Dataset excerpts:
----

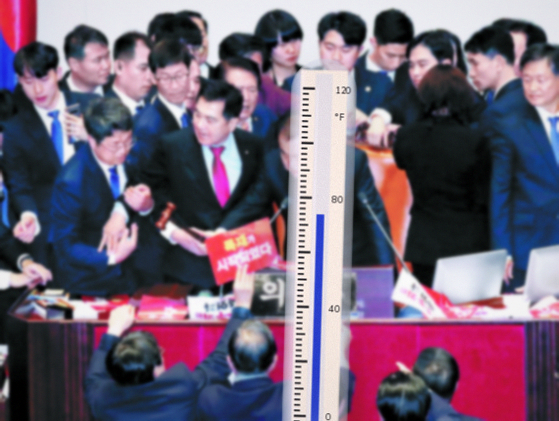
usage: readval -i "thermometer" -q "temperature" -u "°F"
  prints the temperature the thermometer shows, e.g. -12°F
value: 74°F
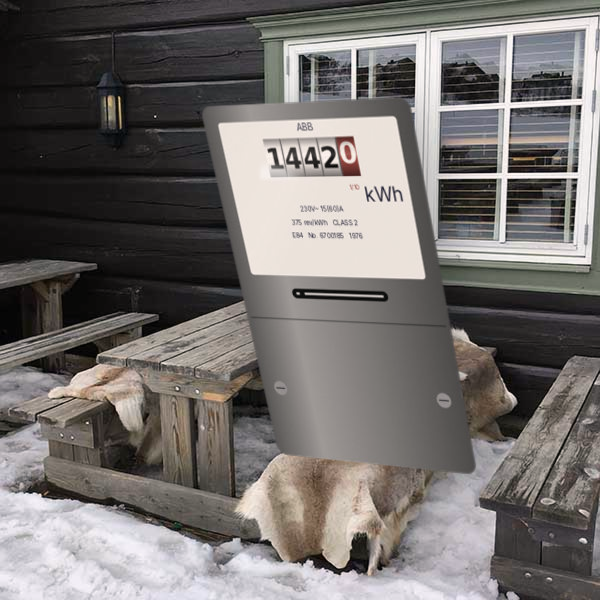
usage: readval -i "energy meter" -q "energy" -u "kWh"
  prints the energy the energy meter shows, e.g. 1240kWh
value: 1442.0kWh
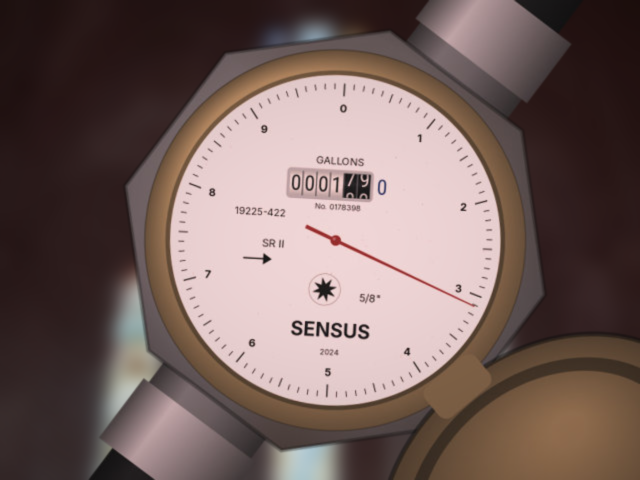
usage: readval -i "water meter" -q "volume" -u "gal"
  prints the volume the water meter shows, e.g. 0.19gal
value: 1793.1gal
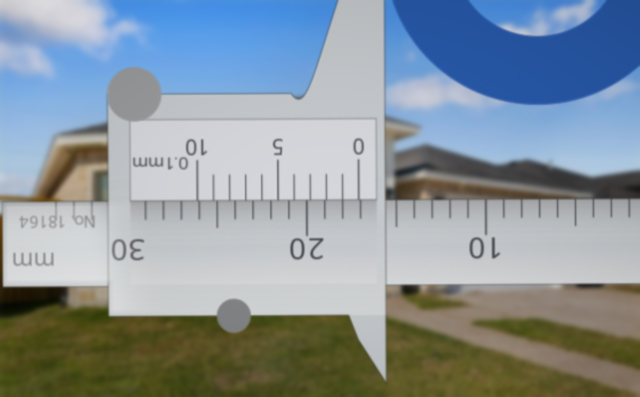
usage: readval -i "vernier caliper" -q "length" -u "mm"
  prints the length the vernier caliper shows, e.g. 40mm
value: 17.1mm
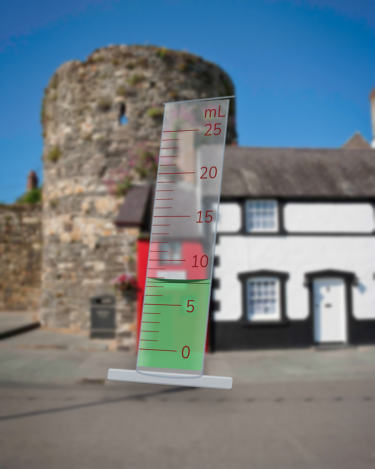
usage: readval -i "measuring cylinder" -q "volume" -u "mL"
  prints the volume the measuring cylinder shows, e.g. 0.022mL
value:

----

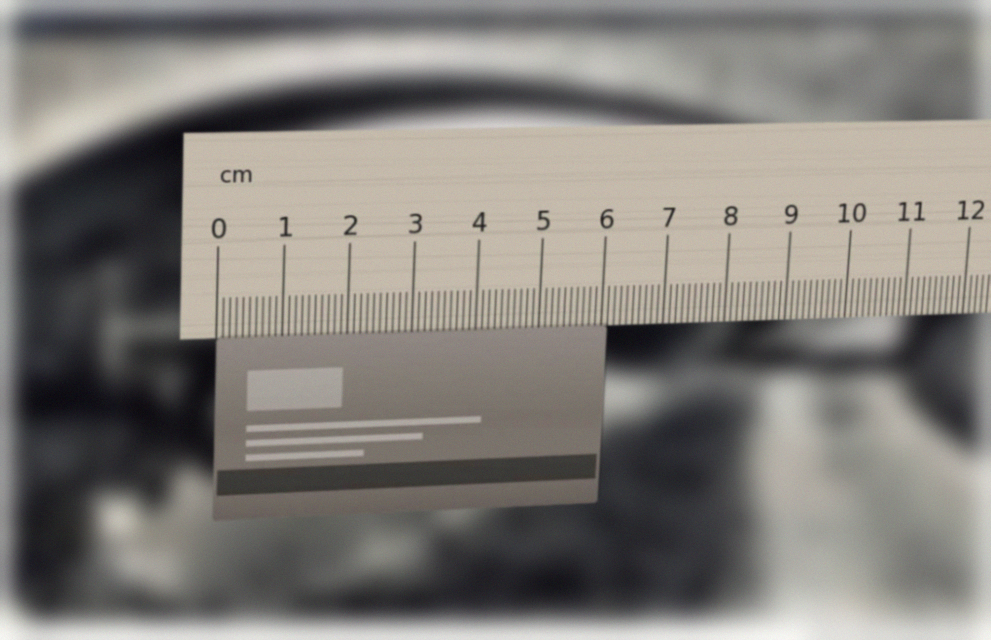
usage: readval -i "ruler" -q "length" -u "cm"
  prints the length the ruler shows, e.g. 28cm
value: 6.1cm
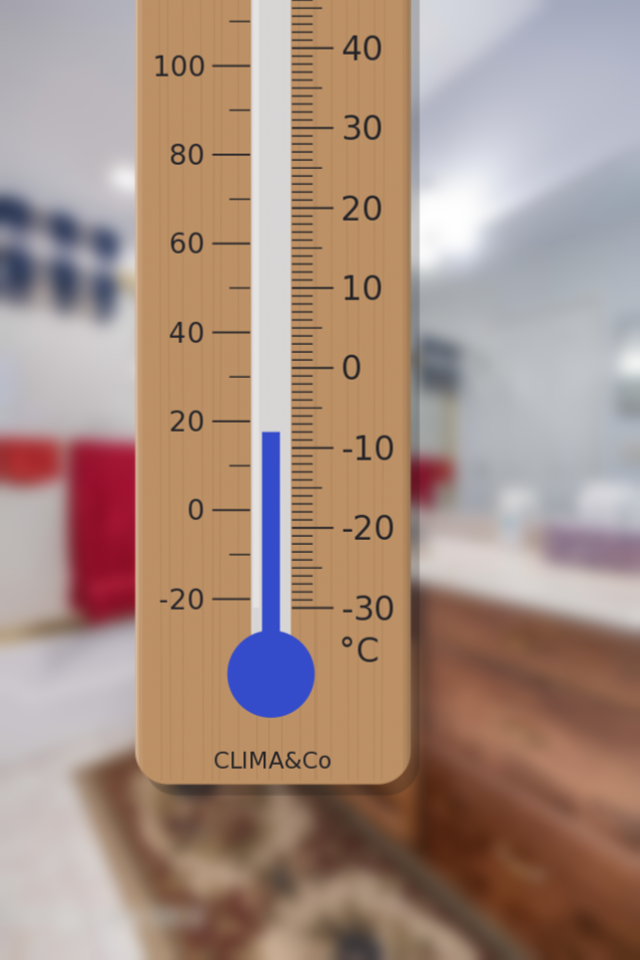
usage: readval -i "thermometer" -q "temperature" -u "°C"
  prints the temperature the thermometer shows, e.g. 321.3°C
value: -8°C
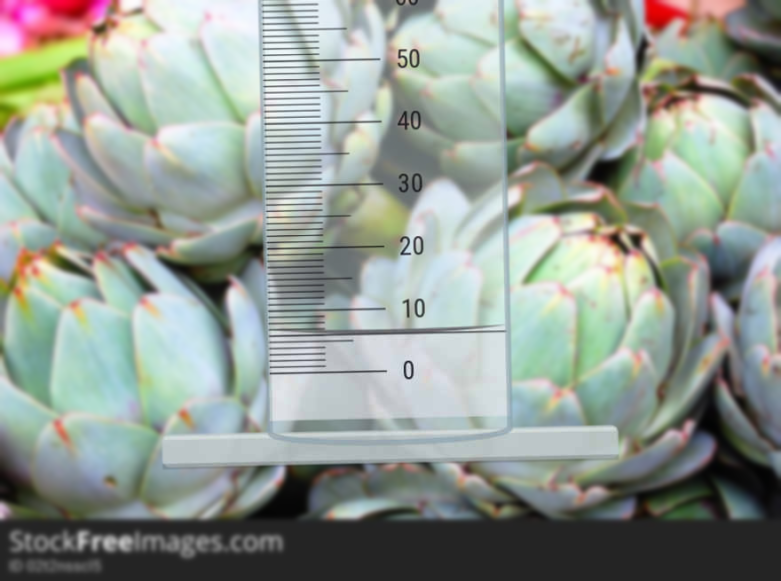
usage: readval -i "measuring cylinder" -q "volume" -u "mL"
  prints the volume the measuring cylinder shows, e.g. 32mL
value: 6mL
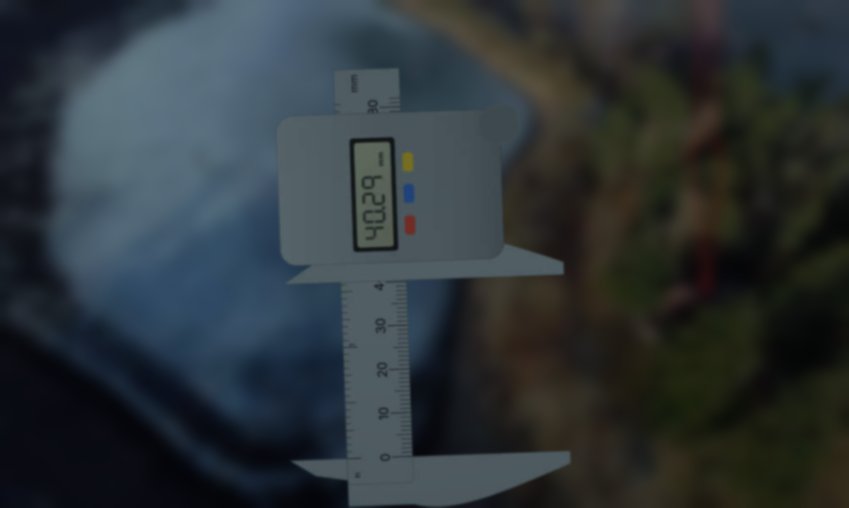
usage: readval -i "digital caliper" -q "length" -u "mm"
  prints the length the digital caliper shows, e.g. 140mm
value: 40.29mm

----

*Work request*
Pick out every line of the items above that contains the string "usage", treating uppercase and lowercase letters as different.

*Expected answer*
usage: readval -i "thermometer" -q "temperature" -u "°F"
usage: readval -i "energy meter" -q "energy" -u "kWh"
usage: readval -i "water meter" -q "volume" -u "gal"
usage: readval -i "vernier caliper" -q "length" -u "mm"
usage: readval -i "measuring cylinder" -q "volume" -u "mL"
usage: readval -i "ruler" -q "length" -u "cm"
usage: readval -i "thermometer" -q "temperature" -u "°C"
usage: readval -i "measuring cylinder" -q "volume" -u "mL"
usage: readval -i "digital caliper" -q "length" -u "mm"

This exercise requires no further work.